Figure 1.
A microfluidic chip for measuring IgE-mediated FcεRI signaling events.
A) General scheme of FcεRI signaling. Crosslinking FcεRI, the high-affinity IgE receptor, through IgE-FcεRI interaction with mulitvalent antigen activates the signal-initiating kinase Lyn, creating receptor binding sites for the signal-propagating kinase Syk. Syk activation leads within minutes to the tyrosine phosphorylation of many proteins, mobilization of cellular Ca2+, the release of inflammatory mediators via degranulation and within hours to cytokine production. B) Micrograph of the monolithic microfluidic chip used in this study. The inlets used for individual cell/reagent loading, buffer washing and intracellular immunostaining are indicated in the figure. C) Selected regions for live-cell imaging. Scale bar: 20 µm. D) Hydrodynamic focusing and detection region for μflow cytometry.
Figure 2.
Analysis of phosphorylation of Syk.
Phosphorylation at Y346 in Syk (rodent numbering) was assessed at the basal condition and at 2, 5 and 30 min after stimulation with 100 ng/ml of DNP-BSA. Phosphospecific immunostaining was followed by μflow or conventional flow cytometry analysis. A) Histograms from μflow cytometry. B) Histograms from conventional flow cytometry. C) Each bar reports the average and standard deviation of median fluorescence determinations made by μflow cytometry in three independent experiments. D) Same as panel C except median fluorescence determinations were made by conventional flow cytometry.
Table 1.
Model parameters.(a)
Figure 3.
Model-based analysis of Syk phosphorylation.
A) Simulated heterogeneity in Syk phosphorylation. The simulated distribution (black line) is comparable to the experimental distribution obtained at either 2 (green line) or 30 min after DNP-BSA stimulation (cf. Figure 2A). The histogram summarizes the predicted steady-state levels of Syk phosphorylation from 103 simulation runs, meaning it represents the distribution of phosphorylated Syk across a population of 103 cells according to the model. In simulations, signaling is induced by a ligand corresponding to DNP-BSA. The copy numbers of the signaling proteins FcεRI, Lyn, and Syk were varied log normally with standard deviation about their nominal means (Table 1). B) The outermost histogram (red line) corresponds to the case where only Lyn copy number is varied, the middle histogram (blue line) corresponds to the case where only receptor copy number is varied, and the innermost histogram (cyan line) corresponds to the case where only Syk copy number is varied. In each case, while the copy number of one protein is varied the copy numbers of the other two signaling proteins are kept constant. C) Predicted effects of Lyn knockdown and Lyn overexpression on the distribution of Syk phosphorylation. The black line represents the wild type case (same as in panel A), the dark red line represents the Lyn knockdown case, and the magenta line represents the Lyn-overexpression case. In the knockdown and overexpression cases, mean copy number of Lyn is taken as 10-fold lower and 10-fold higher than the wild type case. It should be noted that the horizontal axis is logarithmic. Thus, a translation of a given distance from any point along the axis reflects the same fold change but not the same absolute change in copy number.
Figure 4.
Time course of antigen-stimulated Ca2+ mobilization in individual RBL-2H3 cells.

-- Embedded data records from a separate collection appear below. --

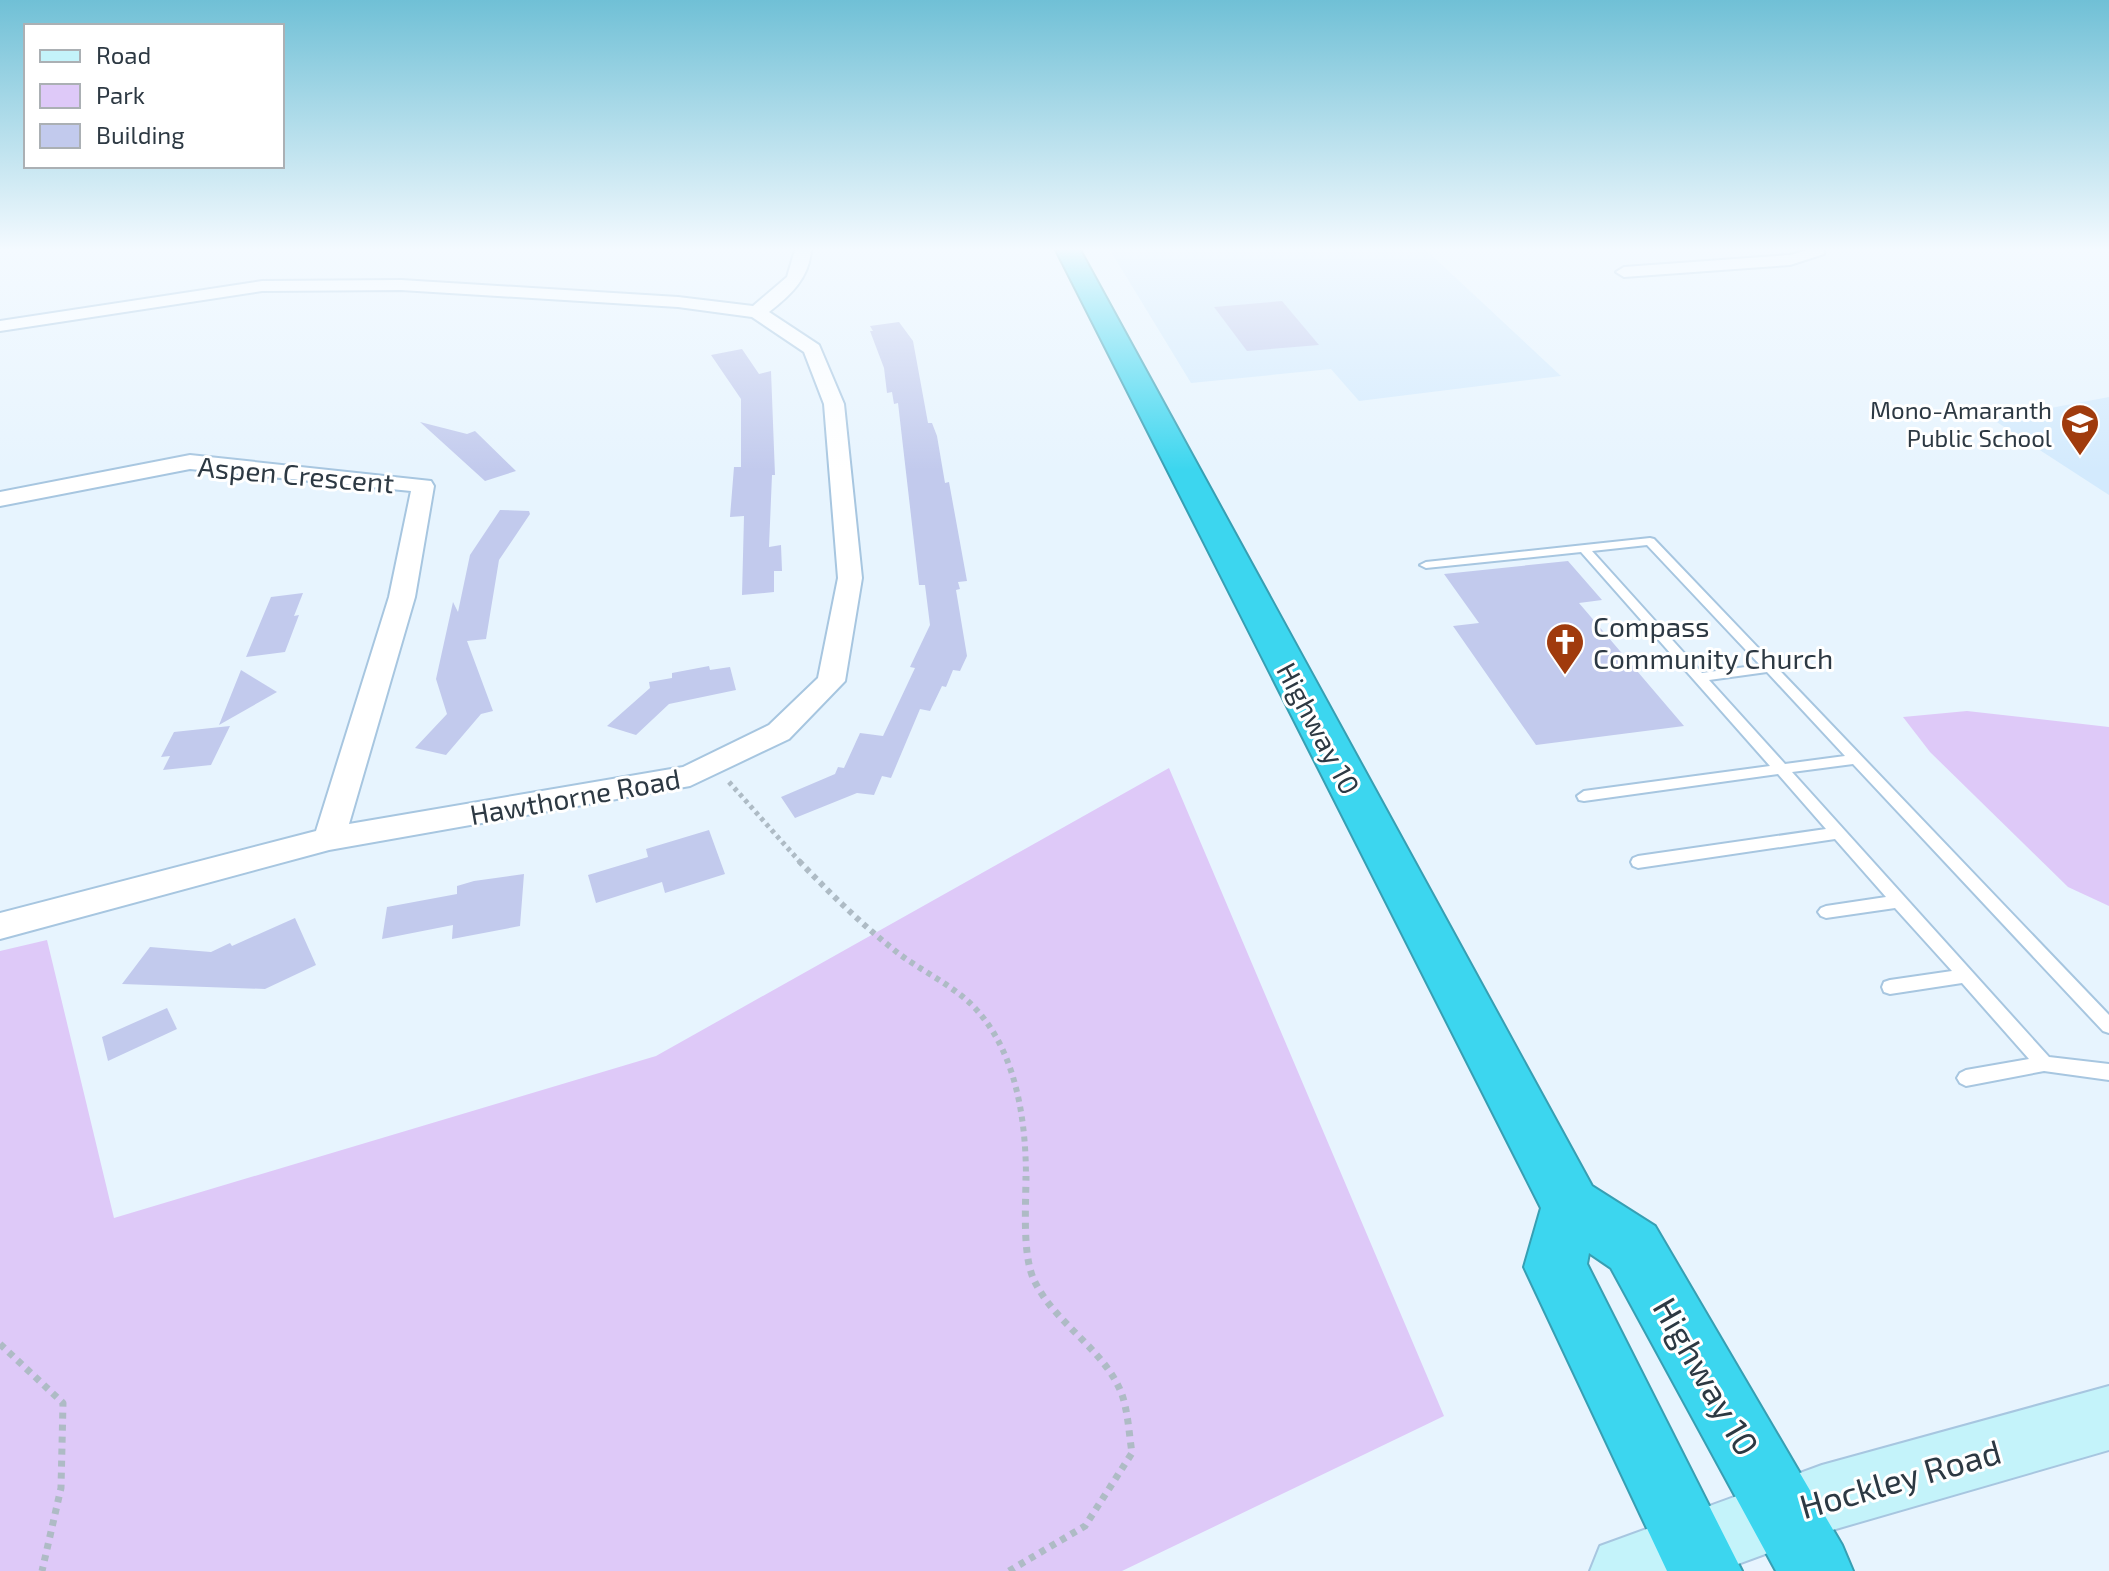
<svg xmlns="http://www.w3.org/2000/svg" width="2109" height="1571" font-family="'Exo 2',sans-serif">
	<rect width="100%" height="100%" fill="#e7f4fe"/>
	<!-- built -->
	<g fill="#d3eafd">
		<polygon points="1110,250 1426,250 1561,376 1359,401 1331,369 1191,383"/>
		<polygon points="2109,397 2109,495 1992,419"/>
	</g>
	<!-- green -->
	<g fill="#dec9f8">
		<polygon points="1967,711 2109,727 2109,906 2068,887 1930,752 1903,717"/>
		<polygon points="1169,768 1444,1416 1122,1571 0,1571 0,951 47,940 114,1218 656,1056"/>
	</g>
	<!-- building -->
	<g fill="#c2caed">
		<polygon points="1282,301 1319,345 1247,351 1214,307"/>
		<polygon points="899,322 913,341 928,423 932,423 937,436 945,483 949,482 967,581 958,582 960,589 956,590 967,656 960,671 953,670 946,687 942,686 930,711 920,709 891,778 882,776 874,795 857,793 795,818 781,797 835,774 838,767 844,768 860,733 883,736 915,668 910,667 930,625 925,585 919,585 898,403 894,404 892,392 887,393 884,368 870,331 873,331 870,326"/>
		<polygon points="742,349 759,374 771,371 775,475 772,475 769,547 781,545 782,571 774,571 774,592 742,595 744,516 730,517 734,467 741,467 741,399 711,355"/>
		<polygon points="420,422 467,434 475,431 516,471 485,481"/>
		<polygon points="500,510 529,511 530,514 499,560 486,639 467,641 493,711 481,714 446,755 415,748 447,714 436,679 453,602 458,612 470,555"/>
		<polygon points="1568,561 1602,600 1579,603 1684,726 1536,745 1453,626 1479,623 1444,574"/>
		<polygon points="303,593 294,616 299,615 285,652 246,657 271,597"/>
		<polygon points="709,666 710,670 730,667 736,690 669,704 636,735 607,726 650,688 649,682 672,678 672,673"/>
		<polygon points="241,670 277,692 219,725"/>
		<polygon points="230,726 211,765 163,770 170,756 161,757 174,732"/>
		<polygon points="709,830 725,874 665,893 662,882 596,903 588,875 648,857 646,849"/>
		<polygon points="524,874 520,926 452,939 453,925 382,939 387,907 457,894 457,886 474,881"/>
		<polygon points="295,918 316,965 265,989 122,984 150,947 211,952 230,943 232,946"/>
		<polygon points="167,1008 177,1029 108,1061 102,1037"/>
	</g>
	<g fill="none" stroke-linecap="round" stroke-linejoin="round">
		<defs>
			<path id="lane" d="M1650,538L1654,539L2109,1015V1033L2103,1031L1853,764L1792,772L2049,1057L2109,1064V1080L2044,1071L1966,1086L1960,1083L1957,1078L1960,1073L1966,1070L2029,1059L1962,983L1890,994L1884,992L1882,987L1884,982L1890,980L1952,971L1895,908L1826,918L1821,916L1818,912L1821,908L1826,906L1886,897L1835,839L1638,868L1633,866L1631,862L1633,858L1638,856L1826,829L1778,774L1584,801L1579,800L1577,796L1584,791L1770,766L1581,552L1426,568L1420,565L1426,562ZM1647,545L1760,665L1702,673L1592,551ZM1767,672L1845,756L1785,764L1709,680Z"/>
			<g id="street">
				<path d="M795,250H811C809,278 791,295 769,312L819,345L844,404L862,578L845,681L789,739L690,786L329,850L0,939V913L316,831L389,597L411,491L190,469L0,506V492L190,455L431,481L434,486L415,597L349,824L683,767L769,725L818,678L838,578L824,404L804,352L752,317L678,307L401,290L262,291L0,331V321L262,281L401,280L678,297L753,306L787,277Z"/>
				<polygon points="1808,250 1824,250 1824,254 1790,265 1624,277 1616,272 1624,267 1790,255"/>
			</g>
			<polygon id="secondary" points="2109,1386 2109,1450 1822,1533 1719,1571 1590,1571 1600,1546 1822,1465"/>
			<polygon id="highway" points="1056,250 1080,250 1592,1186 1655,1226 1842,1545 1853,1571 1776,1571 1611,1268 1589,1253 1587,1264 1742,1571 1667,1571 1524,1267 1541,1208"/>
		</defs>
		<!-- lane casing -->
		<use href="#lane" stroke="#a7c6e0" stroke-width="4"/>
		<!-- street casing -->
		<use href="#street" stroke="#a7c6e0" stroke-width="4"/>
		<!-- secondary casing -->
		<use href="#secondary" stroke="#a7c6e0" stroke-width="4"/>
		<!-- highway casing -->
		<use href="#highway" stroke="#379fb3" stroke-width="4"/>
		<!-- path-far2 -->
		<polyline stroke="#aebbc5" stroke-width="5" stroke-dasharray="4 4" stroke-linecap="butt" points="729,782 801,863"/>
		<!-- path-far1 -->
		<path stroke="#aebbc5" stroke-width="6" stroke-dasharray="5 5" stroke-linecap="butt" d="M799,861C829,892 859,922 893,949C917,969 950,983 973,1006C1016,1050 1026,1119 1026,1178"/>
		<!-- path -->
		<g stroke="#aebbc5" stroke-width="7" stroke-dasharray="6 6" stroke-linecap="butt">
			<polyline points="0,1344 63,1403 61,1488 42,1571"/>
			<path d="M1009,1571L1085,1526L1132,1453C1129,1434 1128,1410 1121,1392C1103,1348 1054,1323 1034,1280C1022,1255 1026,1203 1026,1176"/>
		</g>
		<!-- lane -->
		<use href="#lane" fill="#fff" fill-rule="evenodd"/>
		<!-- street -->
		<use href="#street" fill="#fff" fill-rule="evenodd"/>
		<!-- secondary -->
		<use href="#secondary" fill="#c4f3fa" fill-rule="evenodd"/>
		<!-- highway -->
		<use href="#highway" fill="#3cd6ef" fill-rule="evenodd"/>
	</g>
	<!-- sky -->
	<linearGradient id="sky" x2="0" y2="1"><stop stop-color="#70c0d6"/><stop offset="0.53" stop-color="#f4faff"/><stop offset="1" stop-color="#f4faff" stop-opacity="0"/></linearGradient>
	<rect width="2109" height="470" fill="url(#sky)"/>
	<!-- icons -->
	<defs>
		<symbol id="school-pin" viewBox="-11 -11 22 30"><path d="M0 17L-7.5 6A9.5 9.5 0 1 1 7.5 6Z" fill="#a03b0d" stroke="#fff"/><path d="M0-5L7-2L0 1L-7-2ZM-4 1L0 2.5L4 1V4Q0 6-4 4Z" fill="#fff"/></symbol>
		<symbol id="church-pin" viewBox="-11 -11 22 30"><path d="M0 17L-7.5 6A9.5 9.5 0 1 1 7.5 6Z" fill="#a03b0d" stroke="#fff"/><path d="M-1.2-6h2.4v3.5h3.3v2.4h-3.3V6h-2.4V-.1h-3.3v-2.4h3.3Z" fill="#fff"/></symbol>
	</defs>
	<g fill-rule="evenodd">
		<use href="#school-pin" x="2058" y="401" width="44" height="60"/>
		<use href="#church-pin" x="1543" y="620" width="44" height="60"/>
	</g>
	<g text-anchor="middle" dominant-baseline="central" stroke-width="6" stroke-linejoin="round" paint-order="stroke">
		<!-- far-poi labels -->
		<g font-size="24" fill="#2d3943" stroke="#fff" text-anchor="end">
			<text x="2052" y="409">Mono-Amaranth<tspan x="2052" dy="28">Public School</tspan></text>
		</g>
		<!-- street labels -->
		<g font-size="28" fill="#2d3943" stroke="#fff">
			<text transform="translate(296 474) rotate(5)">Aspen Crescent</text>
			<text transform="translate(1319 728) rotate(62)">Highway 10</text>
			<text transform="translate(575 796) rotate(-10)">Hawthorne Road</text>
		</g>
		<!-- poi labels -->
		<g font-size="28" fill="#2d3943" stroke="#fff" text-anchor="start">
			<text x="1593" y="626">Compass<tspan x="1593" dy="32">Community Church</tspan></text>
		</g>
		<!-- near-street labels -->
		<g font-size="34" fill="#2d3943" stroke="#fff">
			<text transform="translate(1707 1376) rotate(60)">Highway 10</text>
			<text transform="translate(1900 1478) rotate(-16)">Hockley Road</text>
		</g>
	</g>
	<!-- legend -->
	<rect x="24" y="24" width="260" height="144" fill="#ffffff" stroke="#abb0b4" stroke-width="2"/>
	<rect x="40" y="50" width="40" height="12" fill="#c4f3fa" stroke="#abb0b4" stroke-width="2"/>
	<text x="96" y="64" font-size="24" fill="#2d3943">Road</text>
	<rect x="40" y="84" width="40" height="24" fill="#dec9f8" stroke="#abb0b4" stroke-width="2"/>
	<text x="96" y="104" font-size="24" fill="#2d3943">Park</text>
	<rect x="40" y="124" width="40" height="24" fill="#c2caed" stroke="#abb0b4" stroke-width="2"/>
	<text x="96" y="144" font-size="24" fill="#2d3943">Building</text>
</svg>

Mobilization was assessed in microfluidic channels using calcium indicator Fluo-3. The arrow indicates the time at which the antigen (DNP-BSA) reached the cells in the region of the microfluidic device under observation.
Table 2.
The variability of time of onset of the calcium response to antigen (DNP-BSA) stimulation.
Figure 5.
Microscopic measurement of released β-hexosaminidase in microfluidic channels.

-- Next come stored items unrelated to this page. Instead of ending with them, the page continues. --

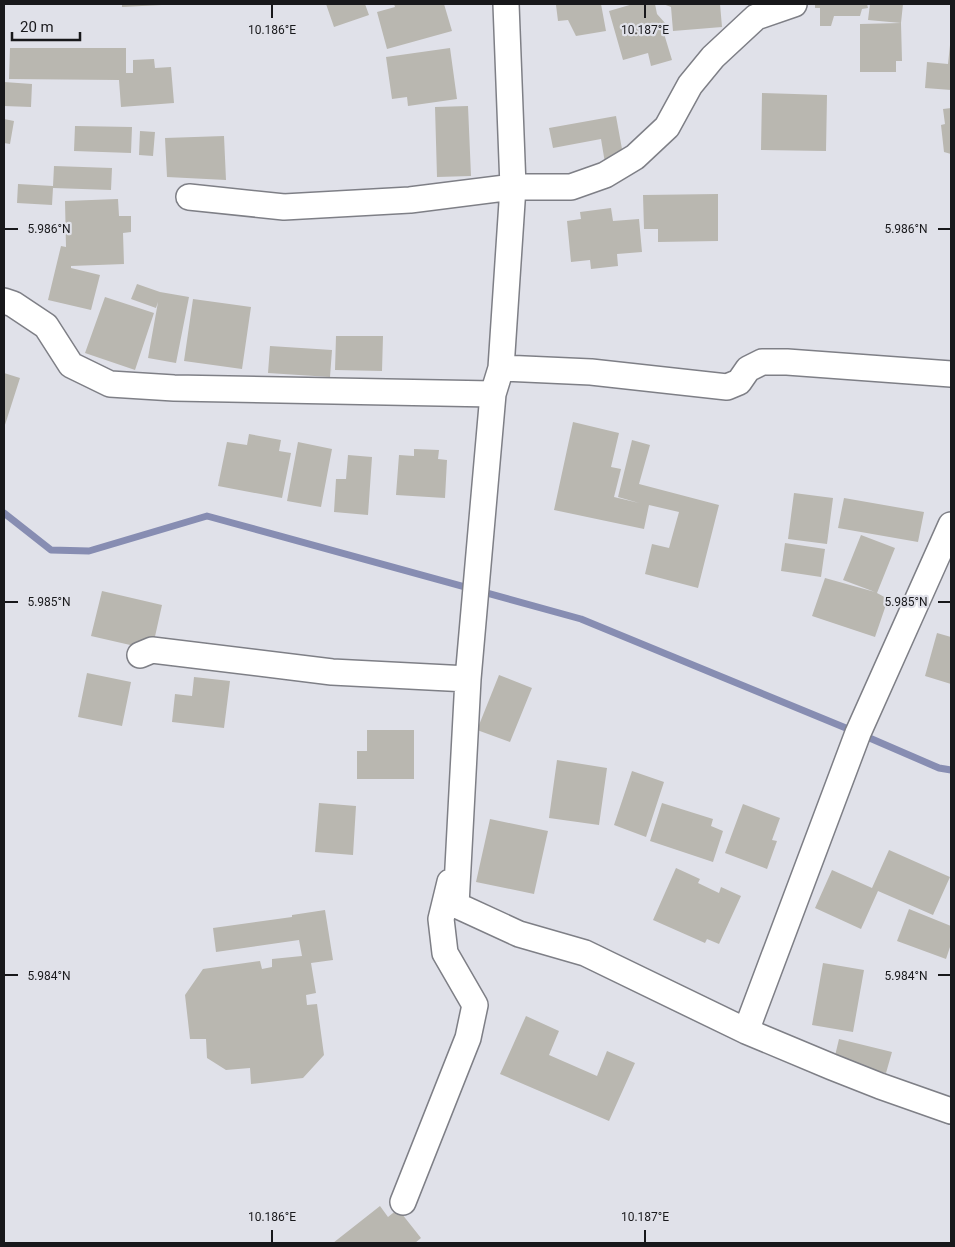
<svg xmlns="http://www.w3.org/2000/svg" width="955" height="1247" viewBox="0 0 955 1247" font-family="Roboto,sans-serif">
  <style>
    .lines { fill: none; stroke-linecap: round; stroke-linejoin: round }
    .stream { stroke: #878db2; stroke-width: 7 }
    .building { fill: #b9b7b0 }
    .minor-casing { stroke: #7e7f86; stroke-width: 28 }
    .minor { stroke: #fff; stroke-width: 25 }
    .ticks { fill: none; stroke: #18181b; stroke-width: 2 }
    .ticks-label { font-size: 12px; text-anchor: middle; fill: #18181b; stroke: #e0e1e9; stroke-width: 4.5; stroke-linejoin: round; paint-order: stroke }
  </style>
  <rect width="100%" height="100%" fill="#e0e1e9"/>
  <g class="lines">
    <path class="stream" d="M4 513 51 550 89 551 207 516 581 619 858 733 939 768 951 770"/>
  </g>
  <path class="building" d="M122 4H162V5L122 7Z
    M326 4H365L369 15 334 27Z
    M394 4H444L452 31 387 49 377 12 395 7Z
    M566 4H601L606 31 576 36 568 20 558 21 556 5Z
    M633 4H655L657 14 665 23V37L672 60 651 66 648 53 623 60 609 11Z
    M663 4H720L722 27 673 31 671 7Z
    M815 4H867L868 8 862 9 860 16H834L831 26H820V8H815Z
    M870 4H903L901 23 868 20Z
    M901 23 902 61H896V72H860V24Z
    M950 45H951V90L925 88 927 62 948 64Z
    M10 48H126V73H133V60L154 59 155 68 171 67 174 103 121 107 119 80 9 79Z
    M450 48 457 99 408 106 407 97 392 99 386 57Z
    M4 82 32 84 31 107 4 106Z
    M762 93 827 95 826 151 761 150Z
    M468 106 471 176 437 177 435 107Z
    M951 108V154L944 152 941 125 945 124 943 109Z
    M616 116 624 160 605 163 601 139 553 148 549 128Z
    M4 119 14 121 10 144 4 143Z
    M75 126 132 127 131 153 74 151Z
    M140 131 155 132 153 156 139 155Z
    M224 136 226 180 167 177 165 138Z
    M54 166 112 168 111 190 53 188 52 205 17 203 18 184 53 186Z
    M718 194V241L658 242V229H644L643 195Z
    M118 199 119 216H131V232L123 233 124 264 71 266V268L100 275 91 310 48 300 61 246 66 247 65 201Z
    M611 208 613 221 639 219 642 252 617 254 618 266 591 269 590 260 571 262 567 221 581 219 580 212Z
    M137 284 160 292 189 297 176 363 148 358 158 302 156 308 131 299Z
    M105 297 154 313 135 370 85 353Z
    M193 299 251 307 242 369 184 361Z
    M336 336H383L382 371 335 370Z
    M270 346 332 350 330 377 268 373Z
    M4 373 20 378 4 428Z
    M573 422 619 433 611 467 621 469 614 497 639 503 618 497 632 440 650 445 639 484 719 505 698 588 645 574 652 544 669 548 679 512 649 505 644 529 554 510Z
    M249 434 281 440 279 451 291 453 282 498 218 486 227 442 247 445Z
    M298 442 332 449 321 507 287 501Z
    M414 449 439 450 438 459 447 460 445 498 396 495 399 455 414 456Z
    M348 455 372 457 368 515 334 512 336 479H346Z
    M794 493 833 498 827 544 788 539Z
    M844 498 924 512 918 542 838 528Z
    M861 535 895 548 877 593 888 599 875 637 812 616 825 578 875 592 843 580Z
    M785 543 825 549 821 577 781 571Z
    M102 591 162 605 152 650 91 636Z
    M937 633 951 637V684L925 676Z
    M87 673 131 682 122 726 78 717Z
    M499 675 532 688 510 742 477 730Z
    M194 677 230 681 224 728 172 722 175 694 192 696Z
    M367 730H414V779H357V751H367Z
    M557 760 607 768 599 825 549 818Z
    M632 771 664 782 646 837 614 825Z
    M319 803 356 806 353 855 315 852Z
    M662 803 713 819 711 826 723 831 713 862 650 841Z
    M743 804 780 818 772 840 777 841 767 869 725 853Z
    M490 819 548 831 534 894 476 882Z
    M889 850 950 877 933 915 878 891 861 929 815 908 832 870 872 888Z
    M676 868 700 879 698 883 719 893 721 887 741 896 719 944 707 939 705 943 653 920Z
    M909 909 951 926V944L946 959 897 941Z
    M325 910 333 960 311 963 316 993 306 995 307 1005 317 1004 324 1055 303 1078 251 1084 250 1068 226 1070 207 1058 206 1039H190L185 995 203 969 260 961 262 969 272 967V959L302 956 299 940 216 952 213 928 292 917V915Z
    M823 963 864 970 853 1032 812 1025Z
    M526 1016 559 1031 549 1055 597 1076 607 1051 635 1063 609 1121 500 1074Z
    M839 1039 892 1052 886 1073 834 1060Z
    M380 1206 388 1217 398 1209 421 1238 415 1243H333Z"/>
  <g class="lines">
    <defs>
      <path id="minor" d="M506 4 513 187 501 368 493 394 468 679 456 905 519 934 585 953 746 1031 832 1067 880 1086 951 1111
        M189 197 284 207 410 200 513 187H571L605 175 635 157 667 127 690 85 713 57 756 17 794 4
        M4 301 13 304 46 326 71 365 110 384 174 388 493 394
        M501 368 591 372 727 387 739 382 748 369 762 362H787L951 374
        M140 655 152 650 332 672 468 679
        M746 1031 858 733 951 525
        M403 1202 468 1038 475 1005 445 953 441 919 450 882"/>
    </defs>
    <use href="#minor" class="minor-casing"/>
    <use href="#minor" class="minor"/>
  </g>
  <path class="ticks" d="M272 5V18M645 5V18M5 229H18M938 229H950M5 602H18M938 602H950M5 975H18M938 975H950M272 1230V1242M645 1230V1242"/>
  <g class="ticks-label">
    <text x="272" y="34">10.186°E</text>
    <text x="645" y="34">10.187°E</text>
    <text x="49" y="233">5.986°N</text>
    <text x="906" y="233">5.986°N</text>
    <text x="49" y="606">5.985°N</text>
    <text x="906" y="606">5.985°N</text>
    <text x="49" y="980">5.984°N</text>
    <text x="906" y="980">5.984°N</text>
    <text x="272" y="1221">10.186°E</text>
    <text x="645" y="1221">10.187°E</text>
  </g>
  <rect width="955" height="1247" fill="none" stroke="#18181b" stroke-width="10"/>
  <path d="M12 32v8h68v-8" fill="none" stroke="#18181b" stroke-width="2.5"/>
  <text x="20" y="32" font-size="15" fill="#18181b" stroke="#e0e1e9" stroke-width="4" paint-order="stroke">20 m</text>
</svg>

A) Differential interference contrast (DIC) image of representative live RBL-2H3 cells stimulated with DNP-BSA with no addition of MUG, the fluorogenic substrate of β-hexosaminidase. Scale bar: 10 µm. B) Fluorescence images of live stimulated cells 20 min after addition of both DNP-BSA and MUG. The cells were immersed in supernatant containing released β-hexosaminidase and the fluorescent product methylumbelliferone. The fluorescence signal reveals the spiral geometry of the microfluidic channel. Scale bar: 20 µm. C) A bell-shaped dose-response curve characterizes the degranulation response of live RBL-2H3 cells in microfluidic channels to antigen stimulation. The concentrations of antigen (DNP-BSA) used to stimulate cells ranged from 1 to 1000 ng/ml. D) Results of conventional degranulation assays performed using 24-well tissue culture plates.
Figure 6.
Cytokine production by RBL-2H3 cells was measured by μflow cytometry and ELISA after cells were stimulated with doses of DNP-BSA ranging from 1 to 1000 ng/ml. Cells were challenged in the presence of Brefeldin A to block cytokine transport processes. A) μflow cytometric measurements of TNFα production. B) ELISA measurements of TNFα production.